Thursday, March 4, 2010

A Mother’s Decision to Die - The New Old Age Blog - NYTimes.com

by Paula Span

I was talking to a woman in Rhode Island the other day whose father is in a nursing home with advanced dementia. Her weary mother had voiced a fairly common sentiment: “When I reach that point, just leave a bottle of pills by the bed.”

Readers of this blog often express the same just-shoot-me idea whenever we discuss topics like increasing frailty, cruel progressive diseases and nursing homes. Sometimes the comments reflect jocular bravado: “My choice, of course, will be to OD on delicious biskits ‘n’ gravy,” Doyle wrote here a few weeks ago.

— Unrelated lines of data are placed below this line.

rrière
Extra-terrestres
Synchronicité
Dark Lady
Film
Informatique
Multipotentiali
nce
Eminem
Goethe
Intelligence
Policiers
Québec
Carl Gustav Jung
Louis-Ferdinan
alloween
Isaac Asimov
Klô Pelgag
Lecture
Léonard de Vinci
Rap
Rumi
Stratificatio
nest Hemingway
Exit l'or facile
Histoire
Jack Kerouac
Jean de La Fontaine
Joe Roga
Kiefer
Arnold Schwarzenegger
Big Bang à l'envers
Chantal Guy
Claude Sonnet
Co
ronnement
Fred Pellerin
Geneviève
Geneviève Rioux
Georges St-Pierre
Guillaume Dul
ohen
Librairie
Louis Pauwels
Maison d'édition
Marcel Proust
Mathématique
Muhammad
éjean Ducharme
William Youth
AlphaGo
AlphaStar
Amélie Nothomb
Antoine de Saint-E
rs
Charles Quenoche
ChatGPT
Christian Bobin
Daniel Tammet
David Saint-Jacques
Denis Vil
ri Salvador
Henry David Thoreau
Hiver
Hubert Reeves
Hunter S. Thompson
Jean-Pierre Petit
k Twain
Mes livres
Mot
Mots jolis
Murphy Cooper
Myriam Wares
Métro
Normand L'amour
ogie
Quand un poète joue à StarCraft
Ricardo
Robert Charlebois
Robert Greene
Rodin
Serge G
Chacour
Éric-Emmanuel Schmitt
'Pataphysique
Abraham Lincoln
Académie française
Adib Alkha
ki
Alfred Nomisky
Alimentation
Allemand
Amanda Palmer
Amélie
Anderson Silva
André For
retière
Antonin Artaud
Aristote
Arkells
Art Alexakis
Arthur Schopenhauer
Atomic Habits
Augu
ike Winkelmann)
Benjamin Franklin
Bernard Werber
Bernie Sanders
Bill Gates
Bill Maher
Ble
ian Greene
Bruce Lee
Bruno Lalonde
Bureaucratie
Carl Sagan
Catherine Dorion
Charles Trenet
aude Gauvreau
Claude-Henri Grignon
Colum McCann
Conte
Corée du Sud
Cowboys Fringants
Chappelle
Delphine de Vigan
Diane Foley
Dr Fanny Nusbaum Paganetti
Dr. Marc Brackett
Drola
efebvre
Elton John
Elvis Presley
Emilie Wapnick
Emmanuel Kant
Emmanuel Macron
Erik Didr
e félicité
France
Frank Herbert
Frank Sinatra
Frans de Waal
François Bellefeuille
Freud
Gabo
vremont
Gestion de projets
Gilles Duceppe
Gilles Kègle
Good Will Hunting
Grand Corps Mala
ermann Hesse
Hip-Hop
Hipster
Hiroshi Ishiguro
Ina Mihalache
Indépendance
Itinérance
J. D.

Sometimes, though, people sound quite serious. “Nature tells us when it is time to go,” Frank in Houston commented. “Sometimes it is up to us to listen to nature and take action.” I found myself wondering if Frank had already made arrangements, or at least started his research.

Expressing such opinions has been much easier and more common than acting on them. The religious and political opposition remains strong. A recent Montana Supreme Court decision brings the number of states where physician-assisted suicide is legal — the advocates at Compassion & Choices prefer to call it “aid in dying” — to just three. (Oregon and Washington are the others.) But even where it’s legal, when competent people suffering from terminal illnesses decide they want to end their lives, such decisions aren’t simple, and shouldn’t be. And their effects are rarely limited to the dying themselves.